Anywho, the droids converge and take out an escape pod, sending the clones inside flying out into space to suffocate. Brutal. Then follows a pretty measly action sequence where Plo Koon sluggishly bats away the droid team’s laser blasts before using the Force to… throw a clone trooper at the boarding craft for cover fire. Cool? Anakin and Ahsoka arrive shortly thereafter, and R2 fixes the Twilight’s hyperdrive just before the Separatists can fire their ion cannon on them. Steven Melching must’ve had The Empire Strikes Back playing in the background when he wrote this one.

Okay, so what happened here? Count Dooku is once again frustrated with Grievous fucking things up. The Jedi Council is solely comprised of holographic desk-jockeys. The Republic now knows about the Separatist’s weapon and… that’s it, really. Anakin and Ahsoka come to some lame agreement about sharing the blame for breaking the Council’s rules, but the moment feels more like redundant characterization than actual development. At least “Ambush” had some half-interesting ideas about individuality. Here we just hear more from the uninteresting shoe-horned biography of the galaxy’s #1 Mary Sue.

Stray Observations:

  • Sixth-grade me did not imagine Plo Koon sounding like a Halo Elite with that elaborately deep voice.

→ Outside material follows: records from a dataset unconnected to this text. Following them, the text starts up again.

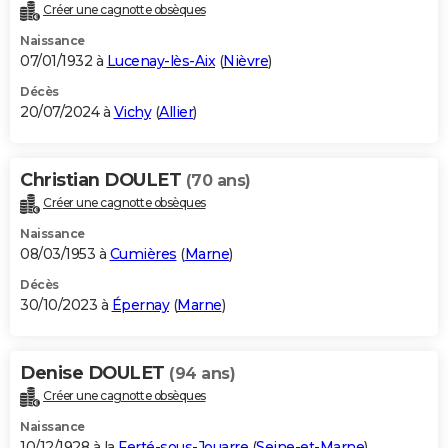
Créer une cagnotte obsèques
Naissance
07/01/1932 à
Lucenay-lès-Aix
(
Nièvre
)
Décès
20/07/2024 à
Vichy
(
Allier
)
Christian DOULET
(70 ans)
Créer une cagnotte obsèques
Naissance
08/03/1953 à
Cumières
(
Marne
)
Décès
30/10/2023 à
Épernay
(
Marne
)
Denise DOULET
(94 ans)
Créer une cagnotte obsèques
Naissance
10/12/1928 à la
Ferté-sous-Jouarre
(
Seine-et-Marne
)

  • I love how much this episode tries to hype up a “secret” weapon that wasn’t that impressive in Empire. In Episode V, the ion cannon looks and does exactly what it sounds like. In The Clone Wars? It’s a superpowered weapon that shoots out electric sparkling jellyfish.

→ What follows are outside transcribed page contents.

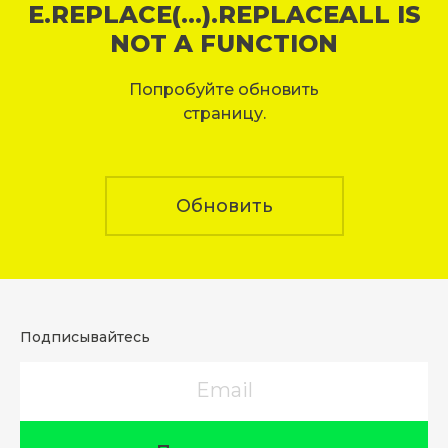
E.REPLACE(...).REPLACEALL IS
NOT A FUNCTION
Попробуйте обновить
страницу.
Обновить
Подписывайтесь
Email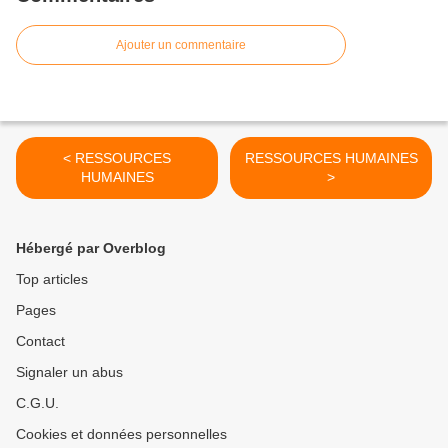
Ajouter un commentaire
< RESSOURCES
RESSOURCES HUMAINES
HUMAINES
>
Hébergé par Overblog
Top articles
Pages
Contact
Signaler un abus
C.G.U.
Cookies et données personnelles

  • Maybe I’m picking nits here, but those Droch-class “juicers” the battle droids used seemed pretty conveniently-sized to pincer the Republic escape pods. They’re used for more than boarding escape pods though, yes?
  • Since when did Anakin become a bureaucrat? Sure, part of his scolding Ahsoka for breaking from the Council’s orders was for show, but he felt a little too snippy. A little too Obi-Wan.
  • The latest in PG-rated death threats: Count Dooku’s “I want all those life pods destroyed…”
  • Grievous is ridiculous in “Rising Malevolence.” Moreso than Revenge of the Sith. He’s hacking up his lungs and bitching out battle droid crew members even as Dooku tells him how much he fucked up. He’s Dooku’s pathetic, half-robot, goofy lapdog.
  • On that note, there are way too many apprentices. Anakin is Obi-Wan’s former apprentice; Ahsoka used to be Plo Koon’s; now she’s Anakin’s; Grievous and Dooku. The Clone Wars is running a FREE APPRENTICE OFFER  at its yard sale. I miss Darth Maul.